What this task involves:
Word-for-word repetition of the records below is needed, but only from the line holding "as the 47th" through the final line, with pictures excluded.

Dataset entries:

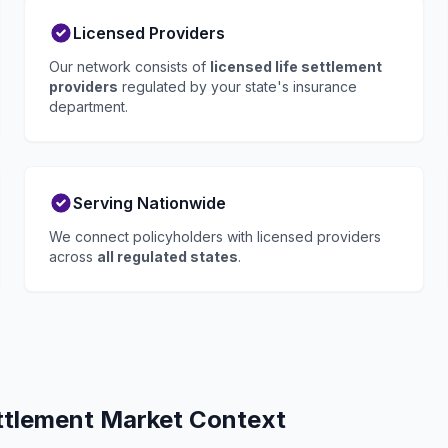
Licensed Providers
Our network consists of
licensed life settlement
providers
regulated by your state's insurance
department.
Serving Nationwide
We connect policyholders with licensed providers
across
all regulated states
.
ettlement Market Context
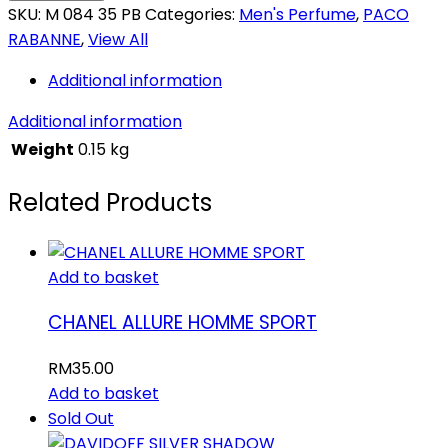
SKU:
M 084 35 PB
Categories:
Men's Perfume
,
PACO
RABANNE
,
View All
Additional information
Additional information
Weight
0.15 kg
Related Products
Add to basket
CHANEL ALLURE HOMME SPORT
RM
35.00
Add to basket
Sold Out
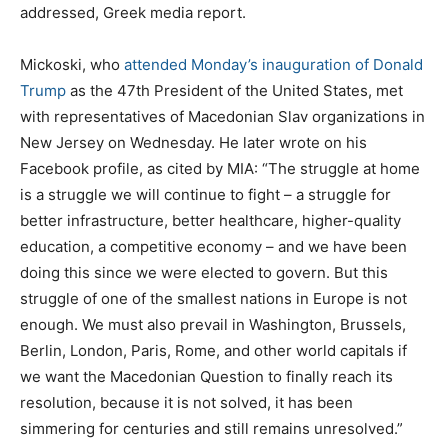
addressed, Greek media report.
Mickoski, who
attended Monday’s inauguration of Donald
Trump
as the 47th President of the United States, met
with representatives of Macedonian Slav organizations in
New Jersey on Wednesday. He later wrote on his
Facebook profile, as cited by MIA: “The struggle at home
is a struggle we will continue to fight – a struggle for
better infrastructure, better healthcare, higher-quality
education, a competitive economy – and we have been
doing this since we were elected to govern. But this
struggle of one of the smallest nations in Europe is not
enough. We must also prevail in Washington, Brussels,
Berlin, London, Paris, Rome, and other world capitals if
we want the Macedonian Question to finally reach its
resolution, because it is not solved, it has been
simmering for centuries and still remains unresolved.”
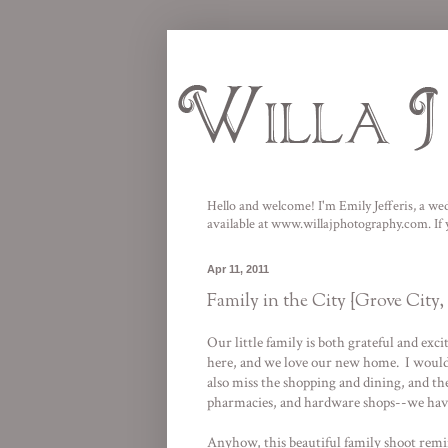
Hello and welcome! I'm Emily Jefferis, a wed
available at
www.willajphotography.com
. I
Apr 11, 2011
Family in the City {Grove City
Our little family is both grateful and exc
here, and we love our new home. I would be
also miss the shopping and dining, and the
pharmacies, and hardware shops--we have a
Anyhow, this beautiful family shoot remi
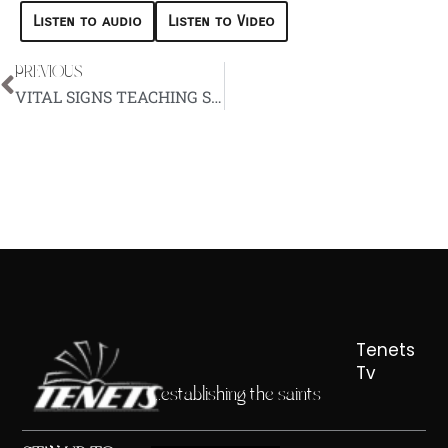
Listen to audio
Listen to Video
PREVIOUS
Prev
VITAL SIGNS TEACHING SERIES – EPISODE 6
Tenets
Tv
...establishing the saints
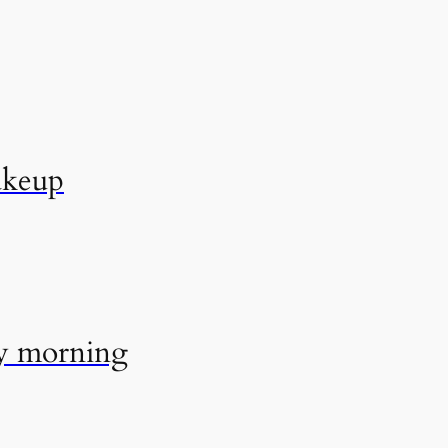
akeup
ry morning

Exercise answer:
as the 47th President of the United States, met
with representatives of Macedonian Slav organizations in
New Jersey on Wednesday. He later wrote on his
Facebook profile, as cited by MIA: “The struggle at home
is a struggle we will continue to fight – a struggle for
better infrastructure, better healthcare, higher-quality
education, a competitive economy – and we have been
doing this since we were elected to govern. But this
struggle of one of the smallest nations in Europe is not
enough. We must also prevail in Washington, Brussels,
Berlin, London, Paris, Rome, and other world capitals if
we want the Macedonian Question to finally reach its
resolution, because it is not solved, it has been
simmering for centuries and still remains unresolved.”
Hello and welcome! I'm Emily Jefferis, a wed
available at
www.willajphotography.com
. I
Apr 11, 2011
Family in the City {Grove City
Our little family is both grateful and exc
here, and we love our new home. I would be
also miss the shopping and dining, and the
pharmacies, and hardware shops--we have a
Anyhow, this beautiful family shoot remi
Listen to audio
Listen to Video
PREVIOUS
Prev
VITAL SIGNS TEACHING SERIES – EPISODE 6
Tenets
Tv
...establishing the saints
akeup
ry morning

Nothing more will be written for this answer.